Synthetische Kohlenwasserstoffe: Flüssiger Strom als Energiespeicher

Gesucht wird ein Energiespeicher, der gut zu transportieren ist und schadstoffrei verbrennt. Künstlich hergestellte Kohlenwasserstoffe könnten die Lösung sein.

Konventioneller Energiespeicher mit jeder Menge giftiger Inhaltsstoffe. Bild: dapd

BERLIN taz | Strom wird nicht immer an dem Ort und zu der Zeit erzeugt, an dem und zu der er gebraucht wird. Das ist seit der erneuten Energiewende der Bundesregierung bekannt. Die Energie der Offshore-Windmühlen muss in den Süden der Republik gebracht werden und steht auch nur dann zur Verfügung, wenn Wind weht.

Ähnlich verhält es sich mit Sonnenenergie. Große Energieunternehmen wollen die Wüsten dieser Welt nutzen, um mit riesigen Solaranlagen Strom zu erzeugen. Ob regenerative Energie in den nächsten Jahrzehnten also die dominante Energiequelle wird, hängt davon ab, ob neue Transport- und Speichermöglichkeiten entwickelt werden.

Wissenschaftler der Universitäten Stuttgart und Bayreuth und des Deutschen Zentrums für Luft- und Raumfahrt (DLR) wollen nun herausfinden, inwieweit synthetisch produzierte Kohlenwasserstoffe diese Aufgabe übernehmen können. Bislang wurde Strom entweder sofort verbraucht oder mithilfe von Pumpkraftwerken in physikalische Energie umgewandelt und gespeichert.

Die Umwandlung in chemische Energiespeicher wie Wasserstoff erschien bislang als unwirtschaftlich und wenig sicher. Wasserstoff ist hochexplosiv und muss unter hohem Druck gelagert und transportiert werden. Kohlenwasserstoffe, die in Benzin, Diesel, aber auch Flüssiggas und Kerosin enthalten sind, sind allerdings erheblich leichter zu handhaben. So klingt es zunächst verlockend, aus Wind- oder Sonnenenergie Benzin machen zu können. Herkömmliche Öltanker könnten in Zukunft die Energie aus Nordafrika oder von Windparks in der Nordsee nach Rotterdam und Hamburg bringen.

Aufwendiger Prozess

Um flüssige Kohlenwasserstoffe aus Strom herzustellen, ist aber ein aufwendiger Prozess nötig. Zunächst werden durch Elektrolyse Wasserstoff und Sauerstoff erzeugt. Bislang war dies der Stand der Technik, um elektrische in chemische Energie umzuwandeln.

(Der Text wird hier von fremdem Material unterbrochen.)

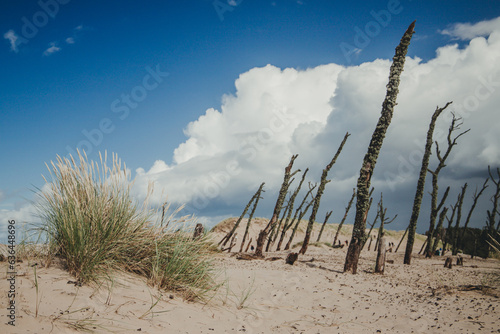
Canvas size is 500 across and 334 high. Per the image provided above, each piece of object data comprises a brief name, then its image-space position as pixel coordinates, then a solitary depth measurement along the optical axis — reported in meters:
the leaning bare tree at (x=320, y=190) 14.44
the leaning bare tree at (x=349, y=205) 22.72
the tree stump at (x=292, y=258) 9.95
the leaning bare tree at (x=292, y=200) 19.42
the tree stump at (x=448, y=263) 10.60
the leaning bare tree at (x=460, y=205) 18.98
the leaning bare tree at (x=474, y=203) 19.30
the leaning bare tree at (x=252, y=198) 16.95
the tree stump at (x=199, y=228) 10.23
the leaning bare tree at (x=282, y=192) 13.92
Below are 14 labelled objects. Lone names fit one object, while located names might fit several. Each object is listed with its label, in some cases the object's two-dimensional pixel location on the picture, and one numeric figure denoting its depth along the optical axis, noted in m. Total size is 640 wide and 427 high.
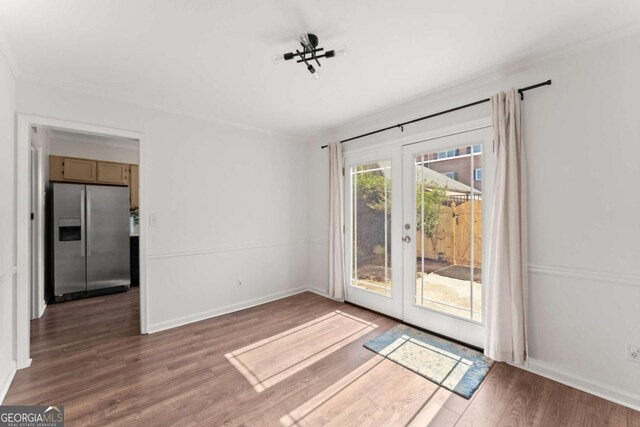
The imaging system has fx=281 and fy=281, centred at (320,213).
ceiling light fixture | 1.95
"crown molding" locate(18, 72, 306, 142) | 2.51
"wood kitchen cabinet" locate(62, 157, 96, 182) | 4.45
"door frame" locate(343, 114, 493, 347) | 2.69
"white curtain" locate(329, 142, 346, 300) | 4.00
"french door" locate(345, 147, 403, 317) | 3.38
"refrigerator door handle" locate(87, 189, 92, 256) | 4.39
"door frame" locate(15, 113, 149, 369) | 2.34
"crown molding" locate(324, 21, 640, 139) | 1.94
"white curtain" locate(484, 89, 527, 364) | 2.30
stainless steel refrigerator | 4.19
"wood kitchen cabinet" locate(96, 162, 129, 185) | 4.75
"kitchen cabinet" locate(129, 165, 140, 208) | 5.07
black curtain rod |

Der entstehende Sauerstoff wurde in die Atmosphäre abgelassen. In dem nun entwickelten Verfahren wird er zur Vergasung von Biomasse eingesetzt. Dabei wird ein Synthesegas produziert. In einem letzten Schritt werden aus dem Elektrolysewasserstoff und dem Synthesegas die flüssigen Kohlenwasserstoffe gewonnen.

Aus Strom, Wasser und Biomüll kann also Benzin erzeugt werden. Synthetische Kohlenwasserstoffe, so erklärt Manfred Aigner vom DLR-Institut für Verbrennungstechnik, könnten, anders als Benzin, Diesel oder Kerosin, in nicht sehr fernen Tagen schadstofffrei verbrannt werden.

Eine Frage der Wirtschaftlichkeit

Ob dieses Verfahren allerdings tatsächlich zukunftsträchtig ist, hängt von seiner Wirtschaftlichkeit ab. Auch dies wird von den beteiligten Wissenschaftlern nun berechnet. Der flüssige regenerative Strom, so die Prognose der Forscher, könnte in Großkraftwerken, in Autos, aber auch in Blockheizkraftwerken zur dezentralen Energieversorgung eingesetzt werden.

Natürlich kann der grüne Treibstoff auch als Feigenblatt fungieren. Nicht umsonst sind die deutschen Luft- und Raumfahrtforscher beteiligt. Vielleicht gibt es demnächst den ökologischen Transatlantikflug oder gar eine als schadstofffrei angepriesene Marsexpedition.